Hier drauf hab ich ein anmeldeformular. das wenn man auf submit klickt, eine email verschicken soll. Schön und gut, nur verschickt mein server keine Email.
Ich weiß das man das mit Postfix machen kann, das ist aber sehr aufwendig, dabei will ich doch nur Emails versenden, ganz simple einfach Text ohne schnickschnack.

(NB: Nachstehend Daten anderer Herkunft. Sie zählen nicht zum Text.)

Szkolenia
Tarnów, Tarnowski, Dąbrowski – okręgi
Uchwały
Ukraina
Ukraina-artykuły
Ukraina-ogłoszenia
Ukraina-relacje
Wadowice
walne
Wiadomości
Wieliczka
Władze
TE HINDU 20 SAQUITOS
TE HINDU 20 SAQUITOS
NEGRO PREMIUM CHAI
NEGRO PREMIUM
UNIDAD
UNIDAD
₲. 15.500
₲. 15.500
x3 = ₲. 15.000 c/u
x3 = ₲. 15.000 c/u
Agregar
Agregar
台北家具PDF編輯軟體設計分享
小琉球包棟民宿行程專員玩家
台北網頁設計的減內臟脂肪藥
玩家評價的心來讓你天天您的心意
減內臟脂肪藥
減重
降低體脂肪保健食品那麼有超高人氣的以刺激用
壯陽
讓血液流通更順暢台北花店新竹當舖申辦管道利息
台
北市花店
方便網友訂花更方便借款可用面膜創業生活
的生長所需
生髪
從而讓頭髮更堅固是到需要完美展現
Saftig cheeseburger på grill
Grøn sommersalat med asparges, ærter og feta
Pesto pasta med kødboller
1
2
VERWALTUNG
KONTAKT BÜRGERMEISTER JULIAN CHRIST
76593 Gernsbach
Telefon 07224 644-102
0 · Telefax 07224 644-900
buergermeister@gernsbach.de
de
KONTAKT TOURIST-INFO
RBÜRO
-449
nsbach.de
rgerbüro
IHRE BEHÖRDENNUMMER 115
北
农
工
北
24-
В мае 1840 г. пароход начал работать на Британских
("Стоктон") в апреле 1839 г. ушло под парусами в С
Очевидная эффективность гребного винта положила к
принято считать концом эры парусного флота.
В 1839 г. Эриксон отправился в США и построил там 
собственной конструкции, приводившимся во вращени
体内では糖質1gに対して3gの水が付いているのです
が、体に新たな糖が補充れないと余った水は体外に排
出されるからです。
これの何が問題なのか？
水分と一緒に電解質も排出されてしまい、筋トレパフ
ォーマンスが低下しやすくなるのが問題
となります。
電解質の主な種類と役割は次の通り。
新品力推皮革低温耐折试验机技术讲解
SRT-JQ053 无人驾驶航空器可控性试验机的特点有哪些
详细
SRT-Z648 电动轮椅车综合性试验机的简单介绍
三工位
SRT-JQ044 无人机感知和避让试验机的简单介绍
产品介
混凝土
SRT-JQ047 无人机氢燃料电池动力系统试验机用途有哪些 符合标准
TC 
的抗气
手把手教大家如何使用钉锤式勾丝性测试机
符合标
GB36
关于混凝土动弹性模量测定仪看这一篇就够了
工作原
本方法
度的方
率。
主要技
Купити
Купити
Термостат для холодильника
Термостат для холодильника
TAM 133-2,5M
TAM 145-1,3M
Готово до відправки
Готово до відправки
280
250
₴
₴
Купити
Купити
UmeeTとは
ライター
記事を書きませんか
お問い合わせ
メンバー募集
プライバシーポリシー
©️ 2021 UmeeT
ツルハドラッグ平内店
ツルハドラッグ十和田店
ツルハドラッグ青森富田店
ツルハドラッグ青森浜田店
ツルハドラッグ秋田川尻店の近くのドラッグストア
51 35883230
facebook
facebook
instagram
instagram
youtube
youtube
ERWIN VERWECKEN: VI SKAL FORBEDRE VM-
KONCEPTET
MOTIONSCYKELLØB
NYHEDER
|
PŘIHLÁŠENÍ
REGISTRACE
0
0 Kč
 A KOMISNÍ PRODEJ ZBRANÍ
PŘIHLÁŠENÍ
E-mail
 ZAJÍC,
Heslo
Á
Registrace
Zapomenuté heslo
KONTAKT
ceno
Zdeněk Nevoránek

Gibts da eine einfachere Lösung?

Gruß B


----------



## mattit-jah (27. April 2008)

Willst du einen Mail-Server haben, oder mit PHP E-Mails versenden?
Wenn du einen Mail-Server haben möchtest, wirst du um Postfix (oder Ähnlichem)  nicht drumherum kommen.

Aber ich denke, du willst nur ne Mail mit PHP verschicken. Dafür sollte dir die mail() Funktion reichen. Schau mal unter php.net nach. Da wirst du alles finden.


----------



## BtheBeast (27. April 2008)

naja ich hab ne mail() funktion. Aber irgendwie kommt nichts an... und ich weiß net warum. Dachte da muss man auch was einrichten.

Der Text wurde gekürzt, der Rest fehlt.